Paul G. Allen Center for Computer Science & Engineering, Microsoft Atrium
Sheng Wang
Paul G. Allen School of Computer Science & Engineering
Generative AI for Multimodal Biomedicine
Abstract
Biomedicine is inherently multimodal, including imaging modalities such as pathology, CT, MRI, X-ray and ultrasounds, as well as omics modality such as genomics, epigenomics and transcriptomics. General domain multimodal approaches are not applicable to biomedicine because biomedical images are very different from general domain images, thus necessitating the development of modality-specific approaches. In this talk, I will introduce three recent works towards building multimodal biomedicine foundation models. First, I will introduce GigaPath, the first whole-slide pathology foundation model that can handle gigapixel-level pathology images. GigaPath exploits a novel vision transformer architecture and achieves the state-of-the-art results on 23 out of 26 cancer tasks, including subtyping and biomarker prediction. Next, I will introduce OCTCube, the first 3D OCT retinal imaging foundation model. OCTCube significantly outperformed 2D models on 27 out of 29 tasks, including retinal disease prediction, cross-modality analysis, cross-device generalization and systemic disease prediction.

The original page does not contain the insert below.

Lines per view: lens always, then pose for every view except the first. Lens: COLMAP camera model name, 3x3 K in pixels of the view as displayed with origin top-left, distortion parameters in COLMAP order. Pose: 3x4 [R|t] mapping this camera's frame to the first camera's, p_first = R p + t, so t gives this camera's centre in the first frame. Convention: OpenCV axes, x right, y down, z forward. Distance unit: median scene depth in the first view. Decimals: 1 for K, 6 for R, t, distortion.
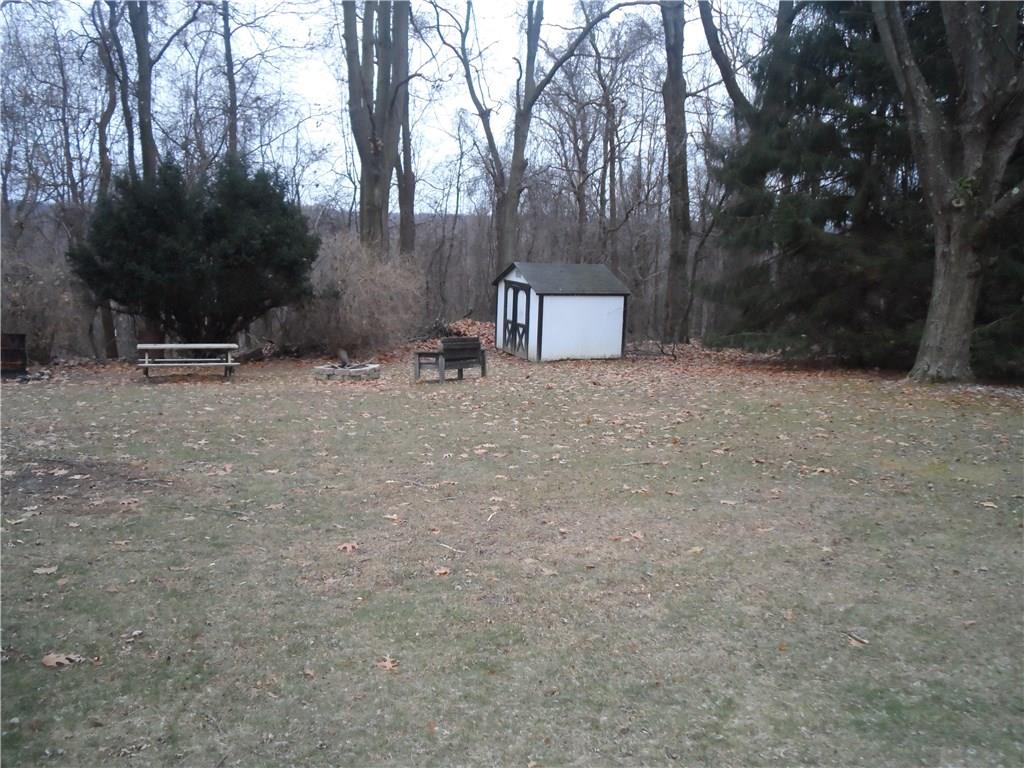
lens RADIAL K [[886.2, 0, 512.0], [0, 886.2, 384.0], [0, 0, 1]] dist [-0.185609, 0.213898]
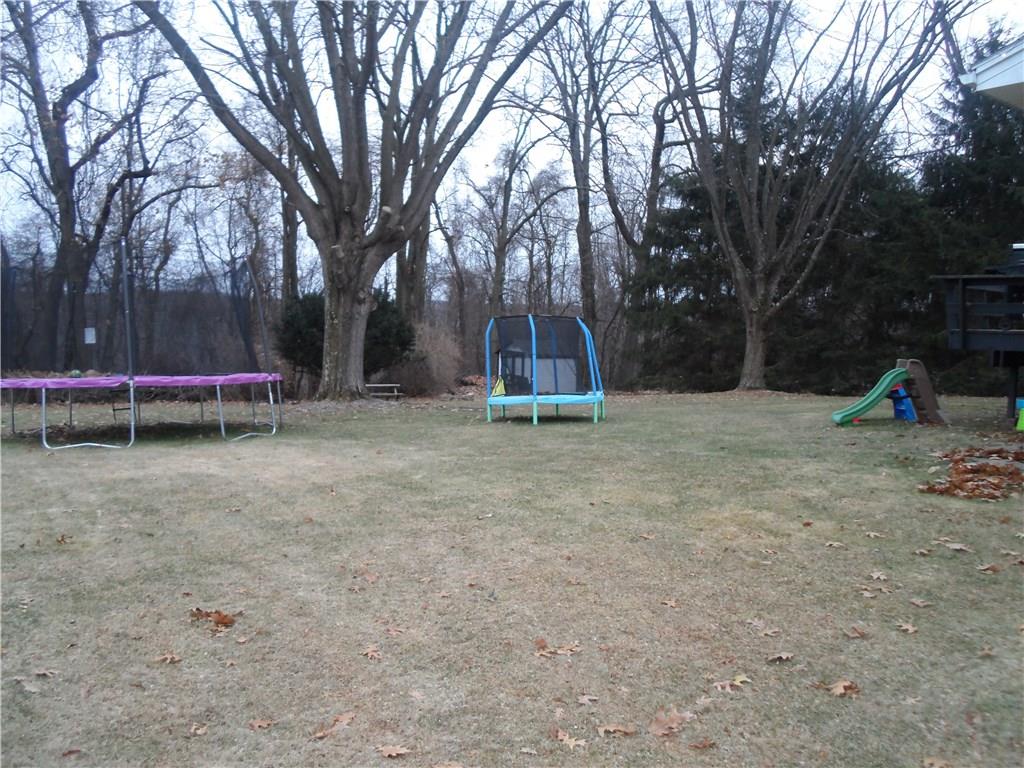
lens RADIAL K [[813.5, 0, 512.0], [0, 813.5, 384.0], [0, 0, 1]] dist [-0.001463, -0.000173]
pose [[0.985000, -0.022690, 0.171058, -0.431285], [0.036868, 0.996099, -0.080170, 0.119533], [-0.168572, 0.085274, 0.981994, -0.883874]]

Finally, I will introduce BiomedParse, a multi-modal foundation model that integrates 9 major biomedical imaging modalities by projecting all of them into the text space, resulting in superior performance on segmentation, detection, and recognition, paving the path for large-scale image-based biomedical discovery. I will conclude this task with discussion on how multi-modal generative AI can advance future medical applications through multi-agent framework and integration with multi-omics datasets.
Bio
Sheng Wang is an assistant professor in the School of Computer Science & Engineering at the University of Washington Seattle. He obtained his B.S. degree in Computer Science from Peking University, Ph.D. degree in Computer Science from University of Illinois at Urbana Champaign, and conducted postdoc training at Stanford School of Medicine. Sheng is currently interested in developing large-scale models for biomedical applications, with a focus on digital pathology, medical imaging foundation models, chromatin structure prediction, and genomics-based drug discovery. His research has been published in top venues such as Nature, Science, Nature Biotechnology, Nature Methods, Nature Machine Intelligence and The Lancet Oncology, and used by major biomedical institutes, including Mayo Clinic, Chan Zuckerberg Biohub, UW Medicine, and Providence genomics.